PROBLEM
The data below contains pictures, which are to be skipped; the lines starting at the line with "coffee table: none [252,296,479,408]" and ending at the line with "wall art: present [97,133,139,192]" are to be output exactly, both ends included.

DATA
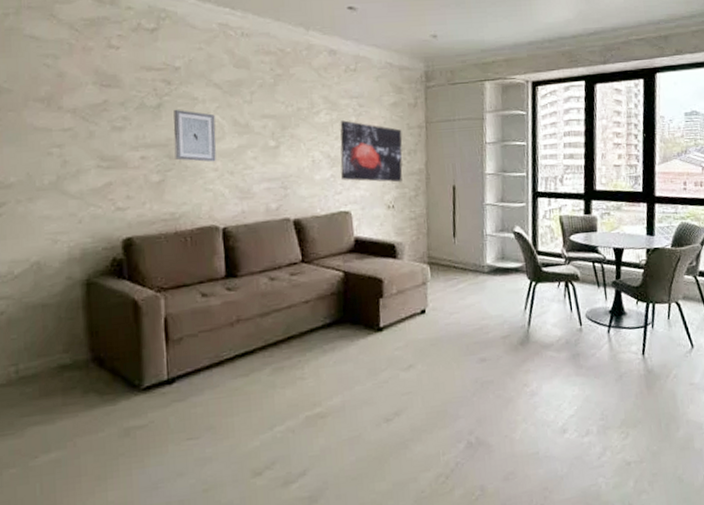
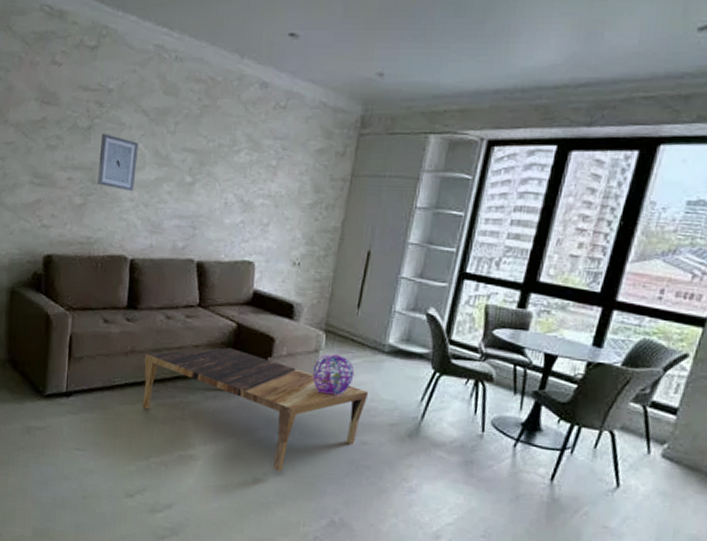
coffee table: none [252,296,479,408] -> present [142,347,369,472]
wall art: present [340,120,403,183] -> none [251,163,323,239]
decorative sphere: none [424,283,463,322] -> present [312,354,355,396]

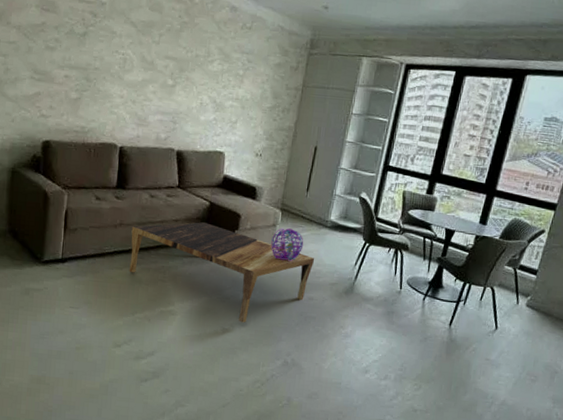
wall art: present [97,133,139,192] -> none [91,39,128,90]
---
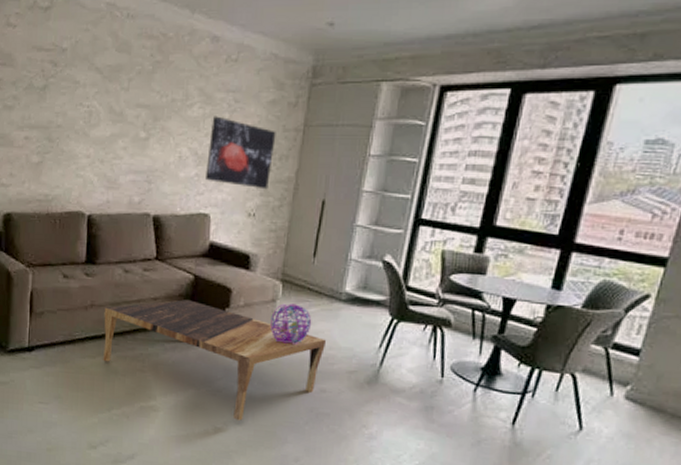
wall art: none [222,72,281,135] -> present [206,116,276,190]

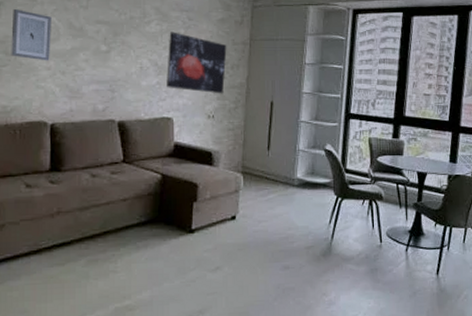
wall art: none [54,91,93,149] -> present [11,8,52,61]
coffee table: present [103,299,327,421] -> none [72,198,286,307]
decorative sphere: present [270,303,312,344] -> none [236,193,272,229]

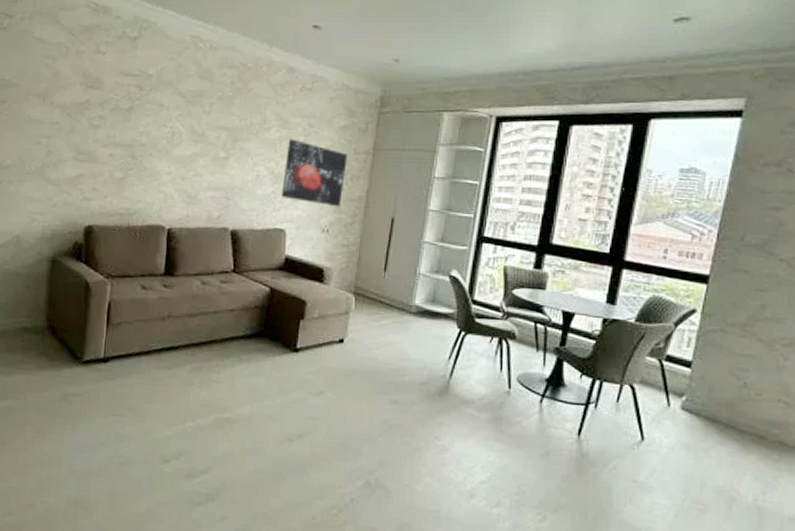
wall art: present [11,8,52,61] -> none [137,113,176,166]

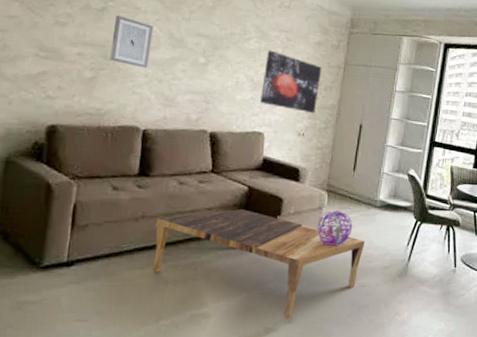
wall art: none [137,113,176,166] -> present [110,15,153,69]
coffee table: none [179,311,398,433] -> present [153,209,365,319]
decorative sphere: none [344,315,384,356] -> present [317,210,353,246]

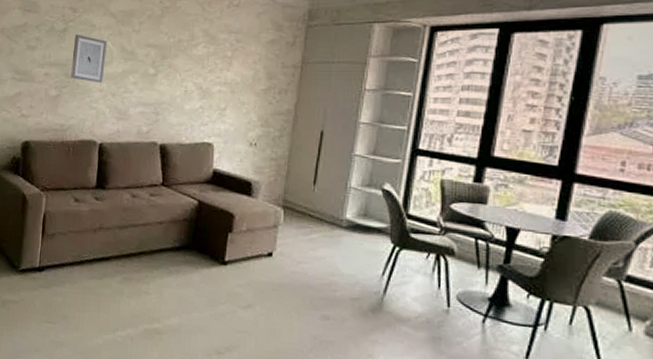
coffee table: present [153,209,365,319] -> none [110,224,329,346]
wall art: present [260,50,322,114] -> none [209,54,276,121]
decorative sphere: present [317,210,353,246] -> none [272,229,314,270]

RESULT OF THIS TASK
coffee table: none [252,296,479,408] -> present [142,347,369,472]
wall art: present [340,120,403,183] -> none [251,163,323,239]
decorative sphere: none [424,283,463,322] -> present [312,354,355,396]

wall art: present [97,133,139,192] -> none [91,39,128,90]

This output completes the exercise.